I have a data frame (df) that has about 40 columns, and I want to aggregate using a sum on 4 of the columns. Outside of the 4 I want to sum, each unique value in column 1 corresponds to identical values across the rest of the columns, and I want to keep all the columns in the aggregated data frame. Is there any way I can specify the columns in the by = list() portion without having to type them all explicitly? For example, if I knew I wanted to sum column "field" by columns 1-36. I've tried
aggregate(df$field, by = list(df[,1:36]), FUN = sum)
but it throws an error since that isn't a list of names. I've also tried
aggregate(df$field, by = list(names(df)[1:36]), FUN = sum)
And while this doesn't give an error, it gives me back an aggregation with my df names as the unique observations.
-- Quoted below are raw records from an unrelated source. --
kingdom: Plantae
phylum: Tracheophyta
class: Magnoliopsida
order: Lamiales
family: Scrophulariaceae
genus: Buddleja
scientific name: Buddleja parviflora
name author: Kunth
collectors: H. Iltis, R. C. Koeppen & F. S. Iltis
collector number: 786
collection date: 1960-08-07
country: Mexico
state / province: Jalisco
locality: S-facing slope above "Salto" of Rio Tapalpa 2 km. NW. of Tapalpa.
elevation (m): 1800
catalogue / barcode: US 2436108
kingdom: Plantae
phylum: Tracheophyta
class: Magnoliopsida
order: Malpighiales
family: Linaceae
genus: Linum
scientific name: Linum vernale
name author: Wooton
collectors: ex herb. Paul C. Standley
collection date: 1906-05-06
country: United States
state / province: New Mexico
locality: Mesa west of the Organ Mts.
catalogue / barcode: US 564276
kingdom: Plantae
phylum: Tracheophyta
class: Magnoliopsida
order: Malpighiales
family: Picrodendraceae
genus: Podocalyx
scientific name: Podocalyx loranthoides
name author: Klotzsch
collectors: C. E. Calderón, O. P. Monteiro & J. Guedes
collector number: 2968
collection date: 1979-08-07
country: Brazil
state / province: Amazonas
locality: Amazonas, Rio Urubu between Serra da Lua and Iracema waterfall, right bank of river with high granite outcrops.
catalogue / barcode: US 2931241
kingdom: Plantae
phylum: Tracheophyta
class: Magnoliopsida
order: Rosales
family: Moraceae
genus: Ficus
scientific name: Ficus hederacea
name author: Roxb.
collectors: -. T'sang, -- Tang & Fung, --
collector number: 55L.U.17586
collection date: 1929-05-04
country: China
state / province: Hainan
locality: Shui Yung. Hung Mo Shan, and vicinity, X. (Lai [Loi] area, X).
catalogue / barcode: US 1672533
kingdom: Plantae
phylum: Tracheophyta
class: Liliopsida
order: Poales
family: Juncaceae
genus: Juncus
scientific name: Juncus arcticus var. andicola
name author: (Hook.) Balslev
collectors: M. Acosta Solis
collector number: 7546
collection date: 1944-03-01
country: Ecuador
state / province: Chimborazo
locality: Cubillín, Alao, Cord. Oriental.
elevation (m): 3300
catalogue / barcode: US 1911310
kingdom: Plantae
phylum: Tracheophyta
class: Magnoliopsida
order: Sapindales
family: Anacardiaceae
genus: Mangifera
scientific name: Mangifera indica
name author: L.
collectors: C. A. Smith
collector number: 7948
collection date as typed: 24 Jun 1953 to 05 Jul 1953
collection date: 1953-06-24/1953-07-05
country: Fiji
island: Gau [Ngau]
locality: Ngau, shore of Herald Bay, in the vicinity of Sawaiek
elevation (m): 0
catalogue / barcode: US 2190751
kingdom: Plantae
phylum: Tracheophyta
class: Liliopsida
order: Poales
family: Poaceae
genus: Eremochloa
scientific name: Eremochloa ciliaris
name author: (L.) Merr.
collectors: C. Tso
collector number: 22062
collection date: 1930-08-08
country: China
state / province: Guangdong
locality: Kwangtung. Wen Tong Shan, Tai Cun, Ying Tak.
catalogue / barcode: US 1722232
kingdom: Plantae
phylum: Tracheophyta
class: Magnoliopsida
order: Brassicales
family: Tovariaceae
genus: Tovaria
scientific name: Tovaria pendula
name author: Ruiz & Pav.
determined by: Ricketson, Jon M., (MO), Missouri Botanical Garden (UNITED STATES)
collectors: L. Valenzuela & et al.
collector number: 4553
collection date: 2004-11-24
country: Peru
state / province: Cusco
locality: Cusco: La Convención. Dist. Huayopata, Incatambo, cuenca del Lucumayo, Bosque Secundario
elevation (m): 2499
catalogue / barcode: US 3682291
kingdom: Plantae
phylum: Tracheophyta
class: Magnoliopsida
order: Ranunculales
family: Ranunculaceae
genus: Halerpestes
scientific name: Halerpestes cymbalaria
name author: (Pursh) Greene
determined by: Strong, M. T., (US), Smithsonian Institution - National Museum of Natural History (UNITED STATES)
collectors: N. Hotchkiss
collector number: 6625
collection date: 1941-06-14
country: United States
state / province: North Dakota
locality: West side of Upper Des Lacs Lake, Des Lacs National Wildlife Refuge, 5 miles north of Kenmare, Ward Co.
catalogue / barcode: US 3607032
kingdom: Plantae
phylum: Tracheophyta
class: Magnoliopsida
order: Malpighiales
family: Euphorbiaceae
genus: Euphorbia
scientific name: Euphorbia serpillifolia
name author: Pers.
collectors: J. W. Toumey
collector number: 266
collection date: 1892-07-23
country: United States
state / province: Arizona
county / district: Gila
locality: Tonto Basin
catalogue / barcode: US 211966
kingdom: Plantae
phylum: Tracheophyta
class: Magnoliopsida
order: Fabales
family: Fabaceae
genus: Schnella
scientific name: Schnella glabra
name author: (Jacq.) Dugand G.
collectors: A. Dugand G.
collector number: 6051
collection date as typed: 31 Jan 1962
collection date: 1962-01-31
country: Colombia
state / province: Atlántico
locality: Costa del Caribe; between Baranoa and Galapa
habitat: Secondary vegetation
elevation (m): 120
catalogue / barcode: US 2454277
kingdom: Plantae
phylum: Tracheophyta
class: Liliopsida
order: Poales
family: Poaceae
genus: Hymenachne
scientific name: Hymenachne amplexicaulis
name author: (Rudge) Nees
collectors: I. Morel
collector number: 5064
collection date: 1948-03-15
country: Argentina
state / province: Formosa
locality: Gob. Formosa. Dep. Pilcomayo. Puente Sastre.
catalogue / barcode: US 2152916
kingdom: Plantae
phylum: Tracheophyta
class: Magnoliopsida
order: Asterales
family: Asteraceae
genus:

Or am I missing an easy way to say "aggregate these four columns using the rest of the data frame?"
Thanks
Here's an example data frame:
A B C D Sum
1 A B C D 1
2 A B C D 2
3 A B C D 3
4 E F 1 R 4
5 E F 1 R 5
After I aggregate I want it to look like:
A B C D Sum
1 A B C D 6
2 E F 1 R 9
I know I can do this if I explicitly state x$A, x$B, x$C, x$D in the "by" portion of the aggregate statement, but in my actual data frame this would require explicitly typing about 40 field names.